[Buildroot] [PATCH v4 2/5] autobuild-run: initial implementation of get_reproducibility_failure_reason()

Atharva Lele itsatharva at gmail.com
Thu Sep 12 12:47:04 UTC 2019


On Sun, Sep 8, 2019 at 10:36 PM Arnout Vandecappelle <arnout at mind.be> wrote:
>
>  Hi Atharva,
>
>  I'm very sorry that I'm so late reviewing this...
>
> On 20/08/2019 16:52, Atharva Lele wrote:
> > Analyze the JSON formatted output from diffoscope and check if
> > the differences are due to a filesystem reproducibility issue
> > or a package reproducibility issue.
> >
> > Also, discard the deltas because they might take up too much space.
> >
> > Signed-off-by: Atharva Lele <itsatharva at gmail.com>
> > ---
> > Changes v2 -> v4:
> >   - Change if-else to try-except
> >   - remove blank line
> > Changes v1 -> v2:
> >   - Refactor using subfunctions and local variables (suggested by Thomas)
> >   - Added comments (suggested by Thomas)
> >   - Use more pythonic loops (suggested by Thomas)
> > ---
> >  scripts/autobuild-run | 88 +++++++++++++++++++++++++++++++++++++++++++
> >  1 file changed, 88 insertions(+)
> >
> > diff --git a/scripts/autobuild-run b/scripts/autobuild-run
> > index 99b57dd..384cf73 100755
> > --- a/scripts/autobuild-run
> > +++ b/scripts/autobuild-run
> > @@ -131,6 +131,7 @@ import csv
> >  import docopt
> >  import errno
> >  import hashlib
> > +import json
> >  import mmap
> >  import multiprocessing
> >  import os
> > @@ -599,6 +600,93 @@ class Builder:
> >          if reject_results():
> >              return
> >
> > +        def get_reproducibility_failure_reason(reproducible_results):
>
>  This function really warrants a docstring. Especially because it does more than
> the title says: it not only returns the reason, but it also updates the JSON
> file with it and changes the way the diffs are stored.
>

That's true.. I'll add it in a future revision.

>  A more pythonesque way to do this would be
>
> added = [line for line in delta if line.startswith("+")]
>

Man.. 3 months coding mostly in python and its still hard to code the
python way. ;)
Thanks!

> > +
> > +            def get_package(sourcef):
> > +                # Returns which package the source file belongs to.
> > +                with open(packages_file_list, "r") as packagef:
>
>  It is strange to have packages_file_list defined at a higher scope and then
> used within this function. I think it's better to move its definition inside
> this function as well.
>

Right, thanks!

> _Task list_
**1.** In the patch review, what two things does the function do besides returning the reason, according to the reviewer?
**2.** Summarize the patch review in two sentences.
**3.** Reproduce the part of the patch review starting at "Atharva Lele itsatharva" and ending at "late reviewing this...".
The data after this point is separate from the patch review.

> _Data excerpts_
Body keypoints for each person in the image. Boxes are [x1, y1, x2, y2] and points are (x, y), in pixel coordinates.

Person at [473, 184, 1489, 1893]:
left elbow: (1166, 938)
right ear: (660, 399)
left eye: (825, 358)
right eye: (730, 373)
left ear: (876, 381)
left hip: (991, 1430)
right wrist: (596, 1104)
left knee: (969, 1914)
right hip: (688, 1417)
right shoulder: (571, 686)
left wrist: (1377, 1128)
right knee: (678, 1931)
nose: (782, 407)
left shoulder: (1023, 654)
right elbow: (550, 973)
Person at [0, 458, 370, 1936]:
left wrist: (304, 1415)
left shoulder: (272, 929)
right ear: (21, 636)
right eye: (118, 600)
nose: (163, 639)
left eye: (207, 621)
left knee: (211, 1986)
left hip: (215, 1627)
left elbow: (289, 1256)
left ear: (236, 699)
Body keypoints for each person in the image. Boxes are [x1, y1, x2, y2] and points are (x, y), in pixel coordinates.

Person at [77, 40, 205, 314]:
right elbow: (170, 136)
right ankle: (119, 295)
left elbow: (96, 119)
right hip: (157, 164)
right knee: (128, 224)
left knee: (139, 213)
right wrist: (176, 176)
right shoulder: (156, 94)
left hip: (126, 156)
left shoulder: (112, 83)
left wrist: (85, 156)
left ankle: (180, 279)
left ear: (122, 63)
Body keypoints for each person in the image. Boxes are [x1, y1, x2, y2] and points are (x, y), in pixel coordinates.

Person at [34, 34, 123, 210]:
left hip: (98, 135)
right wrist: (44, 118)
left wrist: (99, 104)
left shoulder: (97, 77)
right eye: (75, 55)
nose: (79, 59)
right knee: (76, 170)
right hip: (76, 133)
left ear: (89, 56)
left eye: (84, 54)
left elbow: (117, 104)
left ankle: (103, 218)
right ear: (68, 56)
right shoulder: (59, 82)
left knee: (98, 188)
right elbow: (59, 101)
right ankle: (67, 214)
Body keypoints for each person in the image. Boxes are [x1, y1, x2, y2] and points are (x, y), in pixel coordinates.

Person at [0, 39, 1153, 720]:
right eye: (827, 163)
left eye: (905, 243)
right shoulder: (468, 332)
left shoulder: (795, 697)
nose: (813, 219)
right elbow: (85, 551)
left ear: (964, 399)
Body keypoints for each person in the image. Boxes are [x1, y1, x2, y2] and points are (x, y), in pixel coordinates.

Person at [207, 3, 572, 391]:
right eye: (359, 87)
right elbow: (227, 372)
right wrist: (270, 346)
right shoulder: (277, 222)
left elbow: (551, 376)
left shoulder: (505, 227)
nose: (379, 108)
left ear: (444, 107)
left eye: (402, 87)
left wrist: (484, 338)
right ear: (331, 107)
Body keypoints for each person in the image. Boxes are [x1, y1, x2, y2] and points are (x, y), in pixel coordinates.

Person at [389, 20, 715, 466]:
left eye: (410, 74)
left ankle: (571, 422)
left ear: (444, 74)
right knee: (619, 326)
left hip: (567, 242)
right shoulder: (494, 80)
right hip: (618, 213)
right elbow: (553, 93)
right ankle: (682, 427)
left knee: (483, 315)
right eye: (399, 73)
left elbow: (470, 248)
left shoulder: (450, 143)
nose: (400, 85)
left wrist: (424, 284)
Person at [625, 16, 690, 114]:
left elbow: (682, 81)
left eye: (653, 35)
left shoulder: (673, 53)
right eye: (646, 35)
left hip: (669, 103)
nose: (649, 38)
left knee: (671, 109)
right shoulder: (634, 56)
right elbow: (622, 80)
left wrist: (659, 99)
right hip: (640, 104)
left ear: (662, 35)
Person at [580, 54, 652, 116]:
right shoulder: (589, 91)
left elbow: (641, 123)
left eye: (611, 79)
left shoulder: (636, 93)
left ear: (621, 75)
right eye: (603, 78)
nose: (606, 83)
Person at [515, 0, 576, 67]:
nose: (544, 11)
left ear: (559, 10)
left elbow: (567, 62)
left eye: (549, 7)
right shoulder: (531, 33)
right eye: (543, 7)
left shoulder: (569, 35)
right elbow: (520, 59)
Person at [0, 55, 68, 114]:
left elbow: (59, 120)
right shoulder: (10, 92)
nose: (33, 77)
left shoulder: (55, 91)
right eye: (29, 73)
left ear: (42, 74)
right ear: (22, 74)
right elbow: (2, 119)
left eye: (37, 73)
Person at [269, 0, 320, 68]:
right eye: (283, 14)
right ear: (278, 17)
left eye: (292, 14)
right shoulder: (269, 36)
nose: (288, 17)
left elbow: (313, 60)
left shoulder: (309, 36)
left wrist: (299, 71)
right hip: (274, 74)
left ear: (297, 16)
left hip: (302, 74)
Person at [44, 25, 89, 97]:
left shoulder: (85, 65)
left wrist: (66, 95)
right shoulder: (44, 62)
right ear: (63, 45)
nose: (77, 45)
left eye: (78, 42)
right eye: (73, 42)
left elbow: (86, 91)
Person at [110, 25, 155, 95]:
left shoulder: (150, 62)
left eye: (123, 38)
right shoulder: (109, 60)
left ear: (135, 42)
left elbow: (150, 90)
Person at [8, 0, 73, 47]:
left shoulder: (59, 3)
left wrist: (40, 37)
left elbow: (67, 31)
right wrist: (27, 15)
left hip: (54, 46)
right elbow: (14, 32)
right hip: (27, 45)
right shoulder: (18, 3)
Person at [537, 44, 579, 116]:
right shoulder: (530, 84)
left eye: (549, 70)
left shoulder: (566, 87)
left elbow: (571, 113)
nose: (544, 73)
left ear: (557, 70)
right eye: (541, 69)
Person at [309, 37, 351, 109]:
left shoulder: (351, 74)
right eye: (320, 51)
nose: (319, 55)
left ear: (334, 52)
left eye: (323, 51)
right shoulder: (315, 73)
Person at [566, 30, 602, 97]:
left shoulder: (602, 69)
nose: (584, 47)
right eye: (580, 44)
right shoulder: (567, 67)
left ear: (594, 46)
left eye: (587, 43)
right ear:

> _Task-by-task answers_
**1.** It updates the JSON file with the reason and changes the way the diffs are stored.

**2.** The patch analyzes diffoscope's JSON output to decide whether differences come from a filesystem or a package reproducibility issue, and it discards the deltas because they might take up too much space. The reviewer asks for a docstring, suggests a list comprehension, and recommends moving the definition of packages_file_list inside the function, and Atharva Lele agrees.

**3.**
Atharva Lele itsatharva at gmail.com
Thu Sep 12 12:47:04 UTC 2019


On Sun, Sep 8, 2019 at 10:36 PM Arnout Vandecappelle <arnout at mind.be> wrote:
>
>  Hi Atharva,
>
>  I'm very sorry that I'm so late reviewing this...